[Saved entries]
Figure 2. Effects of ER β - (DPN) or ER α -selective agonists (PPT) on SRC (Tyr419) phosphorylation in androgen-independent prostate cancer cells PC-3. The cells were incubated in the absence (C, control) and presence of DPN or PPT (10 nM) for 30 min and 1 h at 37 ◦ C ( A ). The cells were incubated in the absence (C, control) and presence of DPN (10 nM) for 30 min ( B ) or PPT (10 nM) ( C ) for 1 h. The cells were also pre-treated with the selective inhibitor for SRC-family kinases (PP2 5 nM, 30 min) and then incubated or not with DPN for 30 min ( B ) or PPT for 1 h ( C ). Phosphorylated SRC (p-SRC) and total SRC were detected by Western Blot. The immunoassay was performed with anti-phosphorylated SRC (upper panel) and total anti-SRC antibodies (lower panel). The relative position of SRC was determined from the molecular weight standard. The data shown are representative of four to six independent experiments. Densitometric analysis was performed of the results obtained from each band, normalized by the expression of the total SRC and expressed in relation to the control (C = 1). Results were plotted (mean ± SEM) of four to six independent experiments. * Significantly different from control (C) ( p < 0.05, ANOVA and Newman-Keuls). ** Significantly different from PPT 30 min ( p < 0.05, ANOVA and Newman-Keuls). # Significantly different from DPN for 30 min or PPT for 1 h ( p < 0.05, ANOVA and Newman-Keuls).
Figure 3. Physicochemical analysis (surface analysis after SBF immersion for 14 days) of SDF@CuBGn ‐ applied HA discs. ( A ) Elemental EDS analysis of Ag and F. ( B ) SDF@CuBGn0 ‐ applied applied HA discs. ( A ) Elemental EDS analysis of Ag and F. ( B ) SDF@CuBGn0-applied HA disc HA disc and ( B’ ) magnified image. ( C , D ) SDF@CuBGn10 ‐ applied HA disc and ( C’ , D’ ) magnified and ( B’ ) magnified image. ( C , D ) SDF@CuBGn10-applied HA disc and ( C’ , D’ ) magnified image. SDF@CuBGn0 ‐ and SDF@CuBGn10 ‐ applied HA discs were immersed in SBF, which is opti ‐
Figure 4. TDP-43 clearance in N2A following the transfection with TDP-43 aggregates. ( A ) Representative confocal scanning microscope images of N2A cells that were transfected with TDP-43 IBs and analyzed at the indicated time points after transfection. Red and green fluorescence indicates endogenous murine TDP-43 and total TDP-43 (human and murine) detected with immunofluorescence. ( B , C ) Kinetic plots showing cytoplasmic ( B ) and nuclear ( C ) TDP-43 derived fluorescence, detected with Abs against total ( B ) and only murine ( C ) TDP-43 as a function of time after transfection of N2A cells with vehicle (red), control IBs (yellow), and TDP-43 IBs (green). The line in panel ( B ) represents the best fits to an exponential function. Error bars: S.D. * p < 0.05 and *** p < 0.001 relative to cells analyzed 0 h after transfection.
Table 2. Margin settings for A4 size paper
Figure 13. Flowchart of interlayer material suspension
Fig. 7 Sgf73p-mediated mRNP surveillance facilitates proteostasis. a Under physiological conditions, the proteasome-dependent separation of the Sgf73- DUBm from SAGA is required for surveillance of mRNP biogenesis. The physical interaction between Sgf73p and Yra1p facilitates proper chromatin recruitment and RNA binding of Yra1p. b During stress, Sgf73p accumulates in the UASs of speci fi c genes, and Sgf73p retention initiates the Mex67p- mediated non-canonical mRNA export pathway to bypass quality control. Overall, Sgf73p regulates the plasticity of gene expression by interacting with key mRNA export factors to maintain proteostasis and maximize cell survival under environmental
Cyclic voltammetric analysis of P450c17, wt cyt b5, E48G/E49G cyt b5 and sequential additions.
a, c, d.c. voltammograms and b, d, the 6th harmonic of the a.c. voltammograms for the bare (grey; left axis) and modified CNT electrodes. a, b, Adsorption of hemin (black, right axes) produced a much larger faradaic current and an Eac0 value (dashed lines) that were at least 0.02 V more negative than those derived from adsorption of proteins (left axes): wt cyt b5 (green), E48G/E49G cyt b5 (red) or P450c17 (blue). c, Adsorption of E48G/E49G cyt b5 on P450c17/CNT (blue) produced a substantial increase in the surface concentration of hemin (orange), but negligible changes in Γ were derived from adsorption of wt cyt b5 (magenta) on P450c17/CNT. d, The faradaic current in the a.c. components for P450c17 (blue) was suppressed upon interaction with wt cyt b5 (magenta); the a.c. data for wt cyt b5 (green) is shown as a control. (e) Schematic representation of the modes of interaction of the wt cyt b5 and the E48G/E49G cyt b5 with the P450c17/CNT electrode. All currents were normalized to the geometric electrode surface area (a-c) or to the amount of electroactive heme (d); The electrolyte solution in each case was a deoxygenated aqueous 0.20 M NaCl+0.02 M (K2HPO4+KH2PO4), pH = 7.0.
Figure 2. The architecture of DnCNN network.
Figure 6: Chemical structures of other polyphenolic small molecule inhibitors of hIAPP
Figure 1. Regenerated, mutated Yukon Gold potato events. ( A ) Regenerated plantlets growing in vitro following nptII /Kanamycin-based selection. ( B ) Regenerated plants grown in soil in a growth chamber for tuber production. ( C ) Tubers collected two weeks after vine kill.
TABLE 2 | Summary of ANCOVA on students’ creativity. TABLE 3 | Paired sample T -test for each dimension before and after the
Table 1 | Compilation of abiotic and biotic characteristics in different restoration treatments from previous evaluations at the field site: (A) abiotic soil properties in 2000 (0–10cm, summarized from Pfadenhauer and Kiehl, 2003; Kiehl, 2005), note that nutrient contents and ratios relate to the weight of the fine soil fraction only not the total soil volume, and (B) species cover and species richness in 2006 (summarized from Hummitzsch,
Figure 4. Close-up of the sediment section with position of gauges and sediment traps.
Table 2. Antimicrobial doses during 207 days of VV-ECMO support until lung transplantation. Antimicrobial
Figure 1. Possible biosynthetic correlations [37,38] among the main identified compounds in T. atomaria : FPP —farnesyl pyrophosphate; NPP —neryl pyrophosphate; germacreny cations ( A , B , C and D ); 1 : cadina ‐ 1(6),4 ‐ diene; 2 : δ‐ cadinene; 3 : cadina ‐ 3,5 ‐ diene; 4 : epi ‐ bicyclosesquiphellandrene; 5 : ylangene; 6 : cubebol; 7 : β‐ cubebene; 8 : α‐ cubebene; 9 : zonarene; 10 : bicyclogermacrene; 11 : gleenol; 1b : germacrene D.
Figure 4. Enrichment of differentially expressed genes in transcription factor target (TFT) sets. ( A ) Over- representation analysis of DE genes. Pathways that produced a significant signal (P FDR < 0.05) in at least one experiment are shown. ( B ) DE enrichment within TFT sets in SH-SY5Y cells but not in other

The problem: Return each line above exactly as it appears.

Answer for the task:
Figure 2. Effects of ER β - (DPN) or ER α -selective agonists (PPT) on SRC (Tyr419) phosphorylation in androgen-independent prostate cancer cells PC-3. The cells were incubated in the absence (C, control) and presence of DPN or PPT (10 nM) for 30 min and 1 h at 37 ◦ C ( A ). The cells were incubated in the absence (C, control) and presence of DPN (10 nM) for 30 min ( B ) or PPT (10 nM) ( C ) for 1 h. The cells were also pre-treated with the selective inhibitor for SRC-family kinases (PP2 5 nM, 30 min) and then incubated or not with DPN for 30 min ( B ) or PPT for 1 h ( C ). Phosphorylated SRC (p-SRC) and total SRC were detected by Western Blot. The immunoassay was performed with anti-phosphorylated SRC (upper panel) and total anti-SRC antibodies (lower panel). The relative position of SRC was determined from the molecular weight standard. The data shown are representative of four to six independent experiments. Densitometric analysis was performed of the results obtained from each band, normalized by the expression of the total SRC and expressed in relation to the control (C = 1). Results were plotted (mean ± SEM) of four to six independent experiments. * Significantly different from control (C) ( p < 0.05, ANOVA and Newman-Keuls). ** Significantly different from PPT 30 min ( p < 0.05, ANOVA and Newman-Keuls). # Significantly different from DPN for 30 min or PPT for 1 h ( p < 0.05, ANOVA and Newman-Keuls).
Figure 3. Physicochemical analysis (surface analysis after SBF immersion for 14 days) of SDF@CuBGn ‐ applied HA discs. ( A ) Elemental EDS analysis of Ag and F. ( B ) SDF@CuBGn0 ‐ applied applied HA discs. ( A ) Elemental EDS analysis of Ag and F. ( B ) SDF@CuBGn0-applied HA disc HA disc and ( B’ ) magnified image. ( C , D ) SDF@CuBGn10 ‐ applied HA disc and ( C’ , D’ ) magnified and ( B’ ) magnified image. ( C , D ) SDF@CuBGn10-applied HA disc and ( C’ , D’ ) magnified image. SDF@CuBGn0 ‐ and SDF@CuBGn10 ‐ applied HA discs were immersed in SBF, which is opti ‐
Figure 4. TDP-43 clearance in N2A following the transfection with TDP-43 aggregates. ( A ) Representative confocal scanning microscope images of N2A cells that were transfected with TDP-43 IBs and analyzed at the indicated time points after transfection. Red and green fluorescence indicates endogenous murine TDP-43 and total TDP-43 (human and murine) detected with immunofluorescence. ( B , C ) Kinetic plots showing cytoplasmic ( B ) and nuclear ( C ) TDP-43 derived fluorescence, detected with Abs against total ( B ) and only murine ( C ) TDP-43 as a function of time after transfection of N2A cells with vehicle (red), control IBs (yellow), and TDP-43 IBs (green). The line in panel ( B ) represents the best fits to an exponential function. Error bars: S.D. * p < 0.05 and *** p < 0.001 relative to cells analyzed 0 h after transfection.
Table 2. Margin settings for A4 size paper
Figure 13. Flowchart of interlayer material suspension
Fig. 7 Sgf73p-mediated mRNP surveillance facilitates proteostasis. a Under physiological conditions, the proteasome-dependent separation of the Sgf73- DUBm from SAGA is required for surveillance of mRNP biogenesis. The physical interaction between Sgf73p and Yra1p facilitates proper chromatin recruitment and RNA binding of Yra1p. b During stress, Sgf73p accumulates in the UASs of speci fi c genes, and Sgf73p retention initiates the Mex67p- mediated non-canonical mRNA export pathway to bypass quality control. Overall, Sgf73p regulates the plasticity of gene expression by interacting with key mRNA export factors to maintain proteostasis and maximize cell survival under environmental
Cyclic voltammetric analysis of P450c17, wt cyt b5, E48G/E49G cyt b5 and sequential additions.
a, c, d.c. voltammograms and b, d, the 6th harmonic of the a.c. voltammograms for the bare (grey; left axis) and modified CNT electrodes. a, b, Adsorption of hemin (black, right axes) produced a much larger faradaic current and an Eac0 value (dashed lines) that were at least 0.02 V more negative than those derived from adsorption of proteins (left axes): wt cyt b5 (green), E48G/E49G cyt b5 (red) or P450c17 (blue). c, Adsorption of E48G/E49G cyt b5 on P450c17/CNT (blue) produced a substantial increase in the surface concentration of hemin (orange), but negligible changes in Γ were derived from adsorption of wt cyt b5 (magenta) on P450c17/CNT. d, The faradaic current in the a.c. components for P450c17 (blue) was suppressed upon interaction with wt cyt b5 (magenta); the a.c. data for wt cyt b5 (green) is shown as a control. (e) Schematic representation of the modes of interaction of the wt cyt b5 and the E48G/E49G cyt b5 with the P450c17/CNT electrode. All currents were normalized to the geometric electrode surface area (a-c) or to the amount of electroactive heme (d); The electrolyte solution in each case was a deoxygenated aqueous 0.20 M NaCl+0.02 M (K2HPO4+KH2PO4), pH = 7.0.
Figure 2. The architecture of DnCNN network.
Figure 6: Chemical structures of other polyphenolic small molecule inhibitors of hIAPP
Figure 1. Regenerated, mutated Yukon Gold potato events. ( A ) Regenerated plantlets growing in vitro following nptII /Kanamycin-based selection. ( B ) Regenerated plants grown in soil in a growth chamber for tuber production. ( C ) Tubers collected two weeks after vine kill.
TABLE 2 | Summary of ANCOVA on students’ creativity. TABLE 3 | Paired sample T -test for each dimension before and after the
Table 1 | Compilation of abiotic and biotic characteristics in different restoration treatments from previous evaluations at the field site: (A) abiotic soil properties in 2000 (0–10cm, summarized from Pfadenhauer and Kiehl, 2003; Kiehl, 2005), note that nutrient contents and ratios relate to the weight of the fine soil fraction only not the total soil volume, and (B) species cover and species richness in 2006 (summarized from Hummitzsch,
Figure 4. Close-up of the sediment section with position of gauges and sediment traps.
Table 2. Antimicrobial doses during 207 days of VV-ECMO support until lung transplantation. Antimicrobial
Figure 1. Possible biosynthetic correlations [37,38] among the main identified compounds in T. atomaria : FPP —farnesyl pyrophosphate; NPP —neryl pyrophosphate; germacreny cations ( A , B , C and D ); 1 : cadina ‐ 1(6),4 ‐ diene; 2 : δ‐ cadinene; 3 : cadina ‐ 3,5 ‐ diene; 4 : epi ‐ bicyclosesquiphellandrene; 5 : ylangene; 6 : cubebol; 7 : β‐ cubebene; 8 : α‐ cubebene; 9 : zonarene; 10 : bicyclogermacrene; 11 : gleenol; 1b : germacrene D.
Figure 4. Enrichment of differentially expressed genes in transcription factor target (TFT) sets. ( A ) Over- representation analysis of DE genes. Pathways that produced a significant signal (P FDR < 0.05) in at least one experiment are shown. ( B ) DE enrichment within TFT sets in SH-SY5Y cells but not in other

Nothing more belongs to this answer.